» **Job item**: Print each entry exactly, all the way through.

» **Record set**:
■ ■ ■

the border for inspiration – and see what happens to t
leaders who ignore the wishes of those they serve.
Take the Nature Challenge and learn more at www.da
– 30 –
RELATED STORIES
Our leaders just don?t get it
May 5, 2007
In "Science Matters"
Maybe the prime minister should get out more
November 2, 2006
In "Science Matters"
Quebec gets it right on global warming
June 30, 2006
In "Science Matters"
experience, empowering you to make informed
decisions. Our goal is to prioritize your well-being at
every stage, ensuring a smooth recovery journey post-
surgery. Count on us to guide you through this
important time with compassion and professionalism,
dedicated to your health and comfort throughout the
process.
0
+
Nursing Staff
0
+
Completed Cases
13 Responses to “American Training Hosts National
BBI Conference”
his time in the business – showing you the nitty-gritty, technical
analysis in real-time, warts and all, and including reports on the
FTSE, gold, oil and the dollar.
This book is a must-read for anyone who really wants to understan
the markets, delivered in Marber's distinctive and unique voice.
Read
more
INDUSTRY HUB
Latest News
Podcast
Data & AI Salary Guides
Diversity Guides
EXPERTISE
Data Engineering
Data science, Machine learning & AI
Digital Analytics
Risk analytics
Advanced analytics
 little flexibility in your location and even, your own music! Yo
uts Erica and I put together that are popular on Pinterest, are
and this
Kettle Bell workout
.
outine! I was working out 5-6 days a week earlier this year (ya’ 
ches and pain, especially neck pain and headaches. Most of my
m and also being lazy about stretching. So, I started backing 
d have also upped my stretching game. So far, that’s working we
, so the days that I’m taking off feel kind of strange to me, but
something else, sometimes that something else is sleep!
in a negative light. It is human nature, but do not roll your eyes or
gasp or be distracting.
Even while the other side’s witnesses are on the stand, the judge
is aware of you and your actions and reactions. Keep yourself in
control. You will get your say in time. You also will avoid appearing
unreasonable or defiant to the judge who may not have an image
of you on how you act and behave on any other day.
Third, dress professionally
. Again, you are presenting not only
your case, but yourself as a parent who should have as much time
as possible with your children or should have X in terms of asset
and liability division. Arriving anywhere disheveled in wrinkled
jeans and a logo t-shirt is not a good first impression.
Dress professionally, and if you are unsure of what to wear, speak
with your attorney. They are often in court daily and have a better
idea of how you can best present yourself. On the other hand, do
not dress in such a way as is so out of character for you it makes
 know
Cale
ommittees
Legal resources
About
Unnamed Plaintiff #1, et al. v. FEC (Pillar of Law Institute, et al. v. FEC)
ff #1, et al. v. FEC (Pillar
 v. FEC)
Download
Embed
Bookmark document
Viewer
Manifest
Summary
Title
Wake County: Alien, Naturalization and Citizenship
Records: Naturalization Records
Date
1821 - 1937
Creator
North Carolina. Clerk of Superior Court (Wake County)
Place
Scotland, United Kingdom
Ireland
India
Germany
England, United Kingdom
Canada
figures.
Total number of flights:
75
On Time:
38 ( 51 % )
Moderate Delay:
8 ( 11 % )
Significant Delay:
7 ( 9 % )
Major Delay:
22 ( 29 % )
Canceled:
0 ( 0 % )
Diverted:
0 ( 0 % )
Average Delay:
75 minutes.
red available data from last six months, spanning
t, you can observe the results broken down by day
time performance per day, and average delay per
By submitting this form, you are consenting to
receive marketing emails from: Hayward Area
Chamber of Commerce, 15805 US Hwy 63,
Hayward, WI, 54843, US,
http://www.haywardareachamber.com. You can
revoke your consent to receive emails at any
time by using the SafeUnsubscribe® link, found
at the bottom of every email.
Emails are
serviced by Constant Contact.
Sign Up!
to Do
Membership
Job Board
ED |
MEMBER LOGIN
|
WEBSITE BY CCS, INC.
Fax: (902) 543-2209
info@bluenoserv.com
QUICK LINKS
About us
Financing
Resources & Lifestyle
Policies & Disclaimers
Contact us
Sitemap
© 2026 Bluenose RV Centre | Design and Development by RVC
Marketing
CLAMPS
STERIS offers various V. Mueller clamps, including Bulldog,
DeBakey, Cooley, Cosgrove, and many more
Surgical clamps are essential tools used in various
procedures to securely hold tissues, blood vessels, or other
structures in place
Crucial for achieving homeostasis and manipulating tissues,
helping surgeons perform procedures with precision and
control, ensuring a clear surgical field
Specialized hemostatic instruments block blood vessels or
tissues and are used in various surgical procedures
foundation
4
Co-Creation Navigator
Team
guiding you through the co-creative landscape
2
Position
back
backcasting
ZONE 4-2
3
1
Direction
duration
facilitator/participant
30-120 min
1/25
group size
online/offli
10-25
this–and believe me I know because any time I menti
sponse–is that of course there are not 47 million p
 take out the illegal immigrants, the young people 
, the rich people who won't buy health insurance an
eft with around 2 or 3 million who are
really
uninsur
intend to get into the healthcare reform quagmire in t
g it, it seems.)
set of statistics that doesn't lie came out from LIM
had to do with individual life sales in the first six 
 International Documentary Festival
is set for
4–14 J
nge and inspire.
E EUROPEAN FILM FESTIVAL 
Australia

■ ■ ■

» **Final answer**:
the border for inspiration – and see what happens to t
leaders who ignore the wishes of those they serve.
Take the Nature Challenge and learn more at www.da
– 30 –
RELATED STORIES
Our leaders just don?t get it
May 5, 2007
In "Science Matters"
Maybe the prime minister should get out more
November 2, 2006
In "Science Matters"
Quebec gets it right on global warming
June 30, 2006
In "Science Matters"
experience, empowering you to make informed
decisions. Our goal is to prioritize your well-being at
every stage, ensuring a smooth recovery journey post-
surgery. Count on us to guide you through this
important time with compassion and professionalism,
dedicated to your health and comfort throughout the
process.
0
+
Nursing Staff
0
+
Completed Cases
13 Responses to “American Training Hosts National
BBI Conference”
his time in the business – showing you the nitty-gritty, technical
analysis in real-time, warts and all, and including reports on the
FTSE, gold, oil and the dollar.
This book is a must-read for anyone who really wants to understan
the markets, delivered in Marber's distinctive and unique voice.
Read
more
INDUSTRY HUB
Latest News
Podcast
Data & AI Salary Guides
Diversity Guides
EXPERTISE
Data Engineering
Data science, Machine learning & AI
Digital Analytics
Risk analytics
Advanced analytics
 little flexibility in your location and even, your own music! Yo
uts Erica and I put together that are popular on Pinterest, are
and this
Kettle Bell workout
.
outine! I was working out 5-6 days a week earlier this year (ya’ 
ches and pain, especially neck pain and headaches. Most of my
m and also being lazy about stretching. So, I started backing 
d have also upped my stretching game. So far, that’s working we
, so the days that I’m taking off feel kind of strange to me, but
something else, sometimes that something else is sleep!
in a negative light. It is human nature, but do not roll your eyes or
gasp or be distracting.
Even while the other side’s witnesses are on the stand, the judge
is aware of you and your actions and reactions. Keep yourself in
control. You will get your say in time. You also will avoid appearing
unreasonable or defiant to the judge who may not have an image
of you on how you act and behave on any other day.
Third, dress professionally
. Again, you are presenting not only
your case, but yourself as a parent who should have as much time
as possible with your children or should have X in terms of asset
and liability division. Arriving anywhere disheveled in wrinkled
jeans and a logo t-shirt is not a good first impression.
Dress professionally, and if you are unsure of what to wear, speak
with your attorney. They are often in court daily and have a better
idea of how you can best present yourself. On the other hand, do
not dress in such a way as is so out of character for you it makes
 know
Cale
ommittees
Legal resources
About
Unnamed Plaintiff #1, et al. v. FEC (Pillar of Law Institute, et al. v. FEC)
ff #1, et al. v. FEC (Pillar
 v. FEC)
Download
Embed
Bookmark document
Viewer
Manifest
Summary
Title
Wake County: Alien, Naturalization and Citizenship
Records: Naturalization Records
Date
1821 - 1937
Creator
North Carolina. Clerk of Superior Court (Wake County)
Place
Scotland, United Kingdom
Ireland
India
Germany
England, United Kingdom
Canada
figures.
Total number of flights:
75
On Time:
38 ( 51 % )
Moderate Delay:
8 ( 11 % )
Significant Delay:
7 ( 9 % )
Major Delay:
22 ( 29 % )
Canceled:
0 ( 0 % )
Diverted:
0 ( 0 % )
Average Delay:
75 minutes.
red available data from last six months, spanning
t, you can observe the results broken down by day
time performance per day, and average delay per
By submitting this form, you are consenting to
receive marketing emails from: Hayward Area
Chamber of Commerce, 15805 US Hwy 63,
Hayward, WI, 54843, US,
http://www.haywardareachamber.com. You can
revoke your consent to receive emails at any
time by using the SafeUnsubscribe® link, found
at the bottom of every email.
Emails are
serviced by Constant Contact.
Sign Up!
to Do
Membership
Job Board
ED |
MEMBER LOGIN
|
WEBSITE BY CCS, INC.
Fax: (902) 543-2209
info@bluenoserv.com
QUICK LINKS
About us
Financing
Resources & Lifestyle
Policies & Disclaimers
Contact us
Sitemap
© 2026 Bluenose RV Centre | Design and Development by RVC
Marketing
CLAMPS
STERIS offers various V. Mueller clamps, including Bulldog,
DeBakey, Cooley, Cosgrove, and many more
Surgical clamps are essential tools used in various
procedures to securely hold tissues, blood vessels, or other
structures in place
Crucial for achieving homeostasis and manipulating tissues,
helping surgeons perform procedures with precision and
control, ensuring a clear surgical field
Specialized hemostatic instruments block blood vessels or
tissues and are used in various surgical procedures
foundation
4
Co-Creation Navigator
Team
guiding you through the co-creative landscape
2
Position
back
backcasting
ZONE 4-2
3
1
Direction
duration
facilitator/participant
30-120 min
1/25
group size
online/offli
10-25
this–and believe me I know because any time I menti
sponse–is that of course there are not 47 million p
 take out the illegal immigrants, the young people 
, the rich people who won't buy health insurance an
eft with around 2 or 3 million who are
really
uninsur
intend to get into the healthcare reform quagmire in t
g it, it seems.)
set of statistics that doesn't lie came out from LIM
had to do with individual life sales in the first six 
 International Documentary Festival
is set for
4–14 J
nge and inspire.
E EUROPEAN FILM FESTIVAL 
Australia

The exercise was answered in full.